Gilboa agreed that babies and toddlers should not wear masks that "could be a choking hazard," telling parents to make sure that the material and strings do not pose risks to little ones. Macklin said the CDC also tells people not to put masks on anyone who may not be able to remove the mask by themselves, providing yet another reason why babies should not be masked.
When should kids wear masks?
Gilboa said children should wear masks whenever they leave the house. This way, they won't "forget" to put them on if they encounter people.
"We don't want to count on kids remembering," she said. "If we're going to send them and say, 'Drop this outside Grandma's door and then leave,' we might tell that kid not to get within 6 feet of other people on the sidewalk or whatever, but it doesn't mean they're going to pull that off. It's a reasonable time and place to say, 'If you're going for a walk, you should wear a mask.'"
With new virus variants circulating, experts said it's more important than ever to continue to mask up.
"If we can get broader adherence to prevention messages and drive down (COVID-19) rates, even if we have these new strains circulating, we may be able to control the virus until we can get everybody vaccinated," Dr. Sten Vermund, dean of Yale School of Public Health in New Haven, Connecticut, told TODAY in February. "If we just flagrantly flaunt the prevention messages, then, sure, the new strains, if they're more infectious, will affect more people and make things bad again."
Macklin said that with babies and children under the age of 2, parents can take measures like maintaining social distancing and putting a cover over a baby carrier to keep kids safe.
"Even though infants and toddlers aren't supposed to be wearing these masks, parents should still be social distancing and avoiding public areas," Macklin said. "If going out is absolutely essential, we would recommend covering the baby seat itself with a blanket to help protect the baby but give them the ability to breathe comfortably."
How can parents get their kids to wear masks?
Gilboa said children might not be too excited about wearing masks, but there are ways to get them more on board with the process.
"Have them make it and decorate it," she suggested. "It was the same thing with bike helmets when we first started requiring kids wear them. Lots of parents said, 'They don't like how they look, they're not comfortable, they're not cool, my kid won't do it.' ... We said the same things. Can they pick out their bike helmet, can they decorate it, can they pick the color? If you can give your kid some autonomy about it, not about when or where but about what, that might help."

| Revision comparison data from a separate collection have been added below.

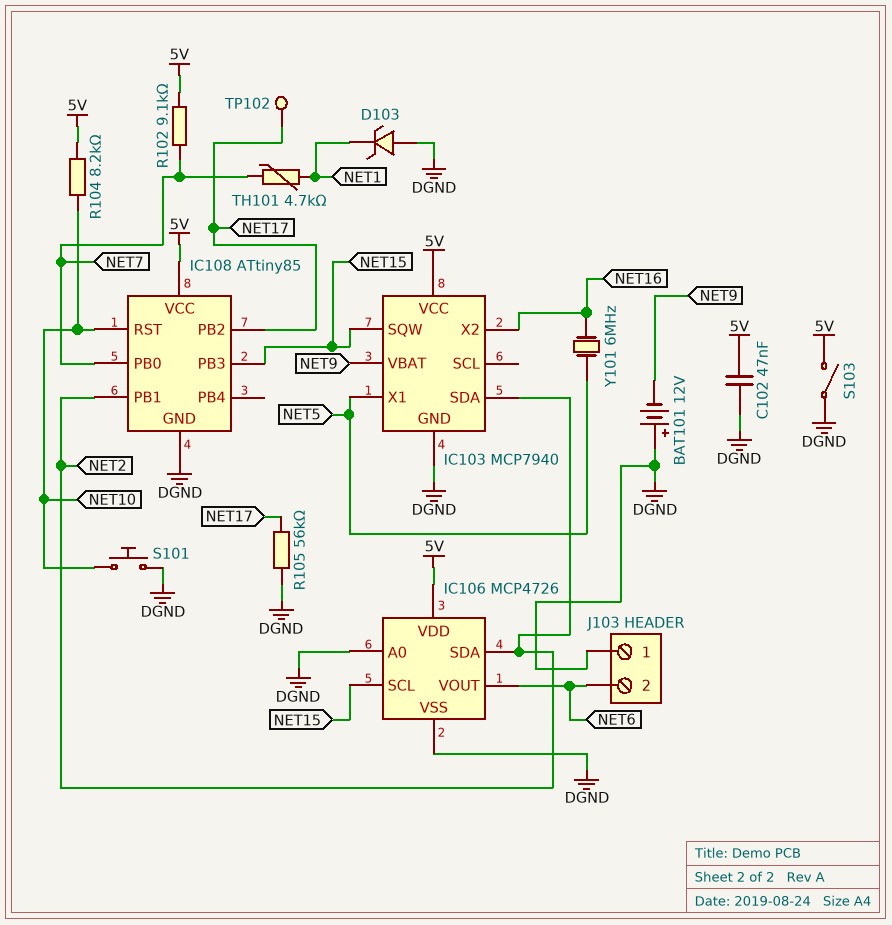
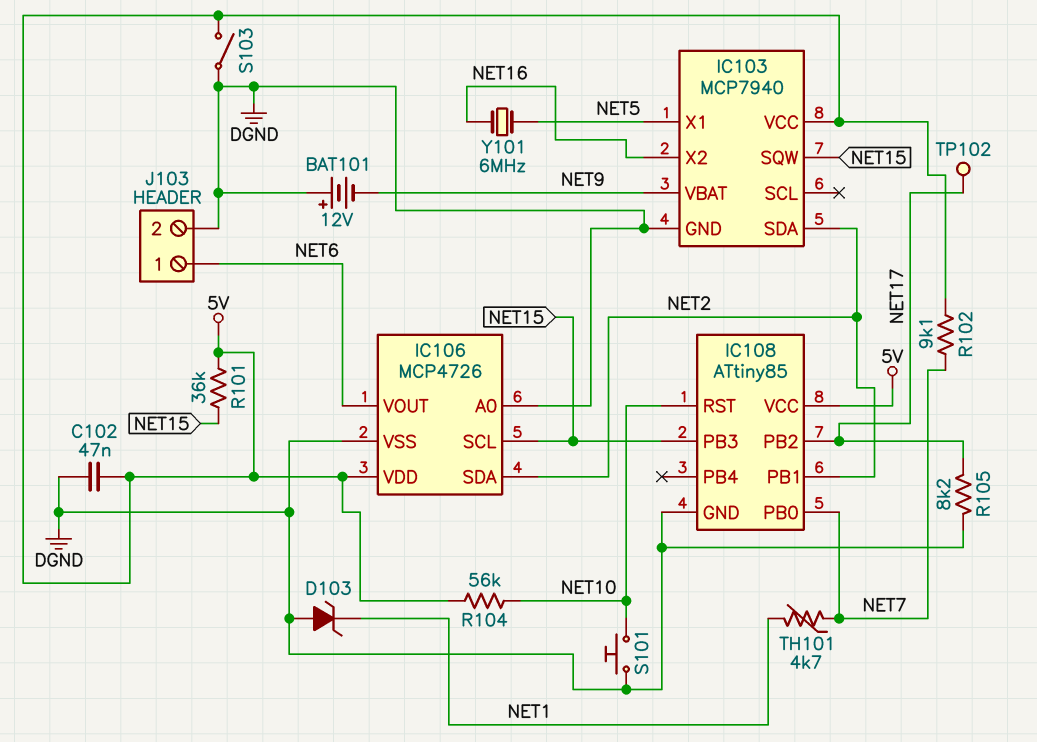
J103 pin 1: DGND -> NET6
J103 pin 2: NET6 -> DGND
R101: none -> 36k (5V, NET15)
R104: 8.2k (5V, NET10) -> 56k (5V, NET10)
R105: 56k (DGND, NET17) -> 8.2k (DGND, NET17)

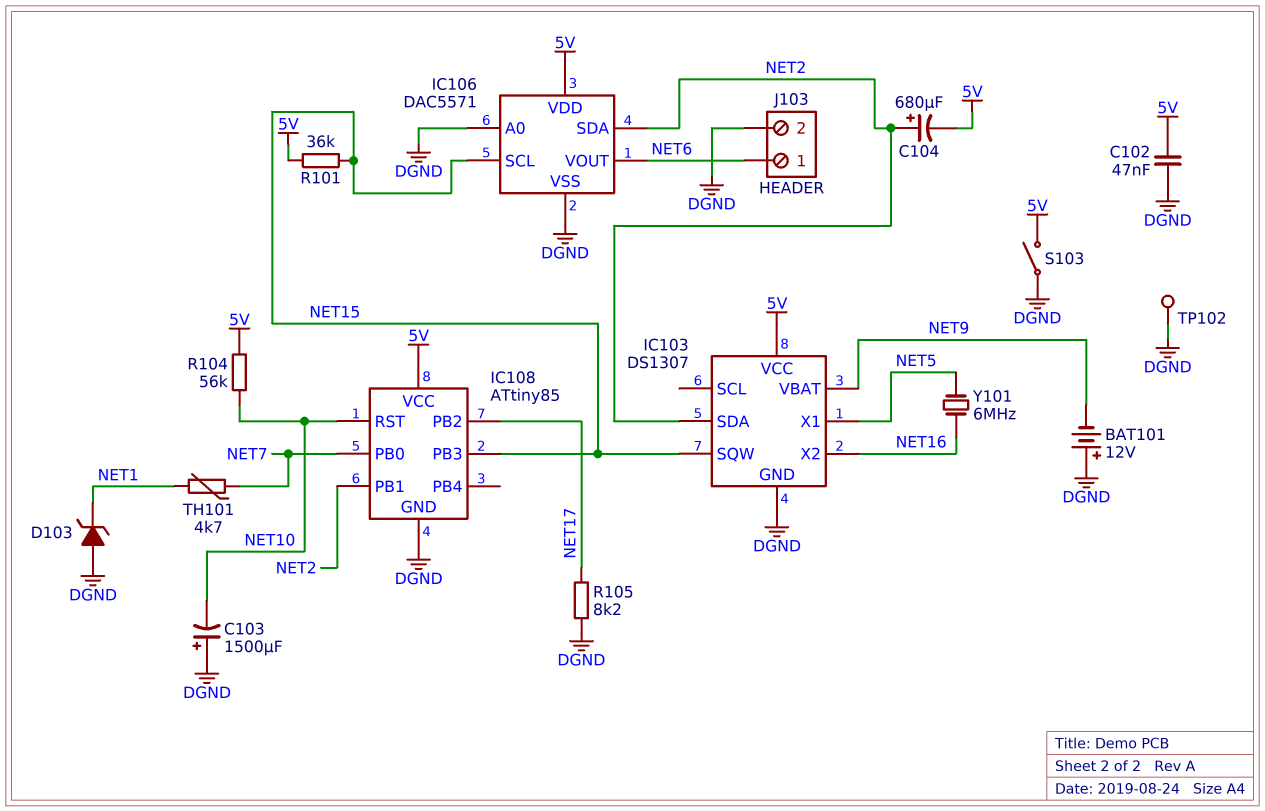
C103: none -> 1500uF (plus DGND, minus NET10)
C104: none -> 680uF (plus NET2, minus 5V)
IC103: MCP7940 -> DS1307
IC106: MCP4726 -> DAC5571
R102: 9.1k (5V, NET7) -> none
S101: button (DGND, NET10) -> none
TP102: test point (NET17) -> test point (DGND)

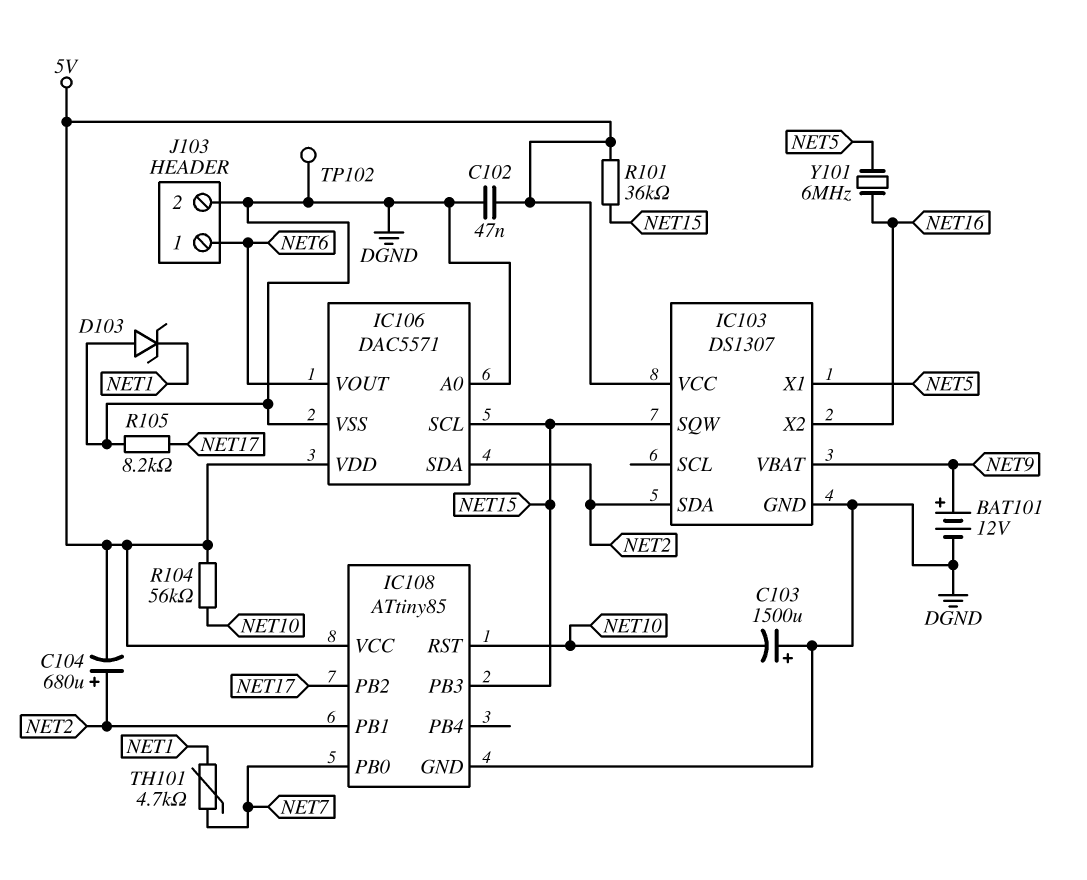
BAT101: 12V (plus DGND, minus NET9) -> 12V (plus NET9, minus DGND)
S103: switch (5V, DGND) -> none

No matter what design you go with, make sure that the mask meets CDC guidelines, like being made with multiple layers. Other features, like the ability to insert a filter, can make the mask even more protective. Experts also recommend looking for a mask with an adjustable nose piece, which can help limit gaps between the mask and the face through which particles can travel. Whatever you wear, make sure you clean it regularly to prevent contamination.
To get kids more on board with wearing masks, Gilboa said it's important that adults "model the behavior that they want to see" from their kids — which means they should wear masks whenever their kids are being asked to wear masks. Gilboa added that it's important for parents to have empathy while still enforcing the boundaries.

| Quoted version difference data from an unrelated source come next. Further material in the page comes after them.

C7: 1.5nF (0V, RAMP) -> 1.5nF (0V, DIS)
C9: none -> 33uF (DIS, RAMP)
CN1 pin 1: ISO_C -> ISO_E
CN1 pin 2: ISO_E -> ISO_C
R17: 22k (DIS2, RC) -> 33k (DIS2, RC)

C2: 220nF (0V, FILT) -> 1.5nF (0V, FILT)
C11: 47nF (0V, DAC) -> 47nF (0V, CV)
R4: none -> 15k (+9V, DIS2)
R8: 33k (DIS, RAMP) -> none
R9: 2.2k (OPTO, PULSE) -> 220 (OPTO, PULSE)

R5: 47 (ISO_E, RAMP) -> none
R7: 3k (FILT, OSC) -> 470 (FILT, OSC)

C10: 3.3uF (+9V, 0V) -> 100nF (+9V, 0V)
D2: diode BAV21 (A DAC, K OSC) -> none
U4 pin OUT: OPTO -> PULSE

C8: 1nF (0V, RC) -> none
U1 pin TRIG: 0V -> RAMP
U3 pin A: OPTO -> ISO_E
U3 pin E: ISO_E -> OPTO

"Treat it exactly the same way you treated them wearing pants when they didn't want to," Gilboa said. "'Sorry, sweetie, it's a rule. You can't go outside without pants. Now, because of what's going on, you can't go out without wearing a mask.' ... I can have empathy for the fact that they don't like it, but that doesn't change the rules."

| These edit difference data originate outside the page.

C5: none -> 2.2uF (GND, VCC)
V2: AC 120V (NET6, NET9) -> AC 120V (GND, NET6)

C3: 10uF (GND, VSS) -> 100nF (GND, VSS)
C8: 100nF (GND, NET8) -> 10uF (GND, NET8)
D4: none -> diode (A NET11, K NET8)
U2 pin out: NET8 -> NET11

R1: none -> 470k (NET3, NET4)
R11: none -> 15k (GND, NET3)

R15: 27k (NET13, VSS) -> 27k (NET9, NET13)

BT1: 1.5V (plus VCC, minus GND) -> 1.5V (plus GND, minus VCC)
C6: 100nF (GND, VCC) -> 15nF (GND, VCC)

She also said it's important to help kids understand that wearing face coverings and masks will help other people afflicted with coronavirus or affected by social distancing.
"Kids are looking for stuff they can control," Gilboa said. "There's research that shows that kids are less likely to do something to keep themselves safe, but more likely to do something to keep other people safe. ... Help them feel like the hero that they are by wearing that mask."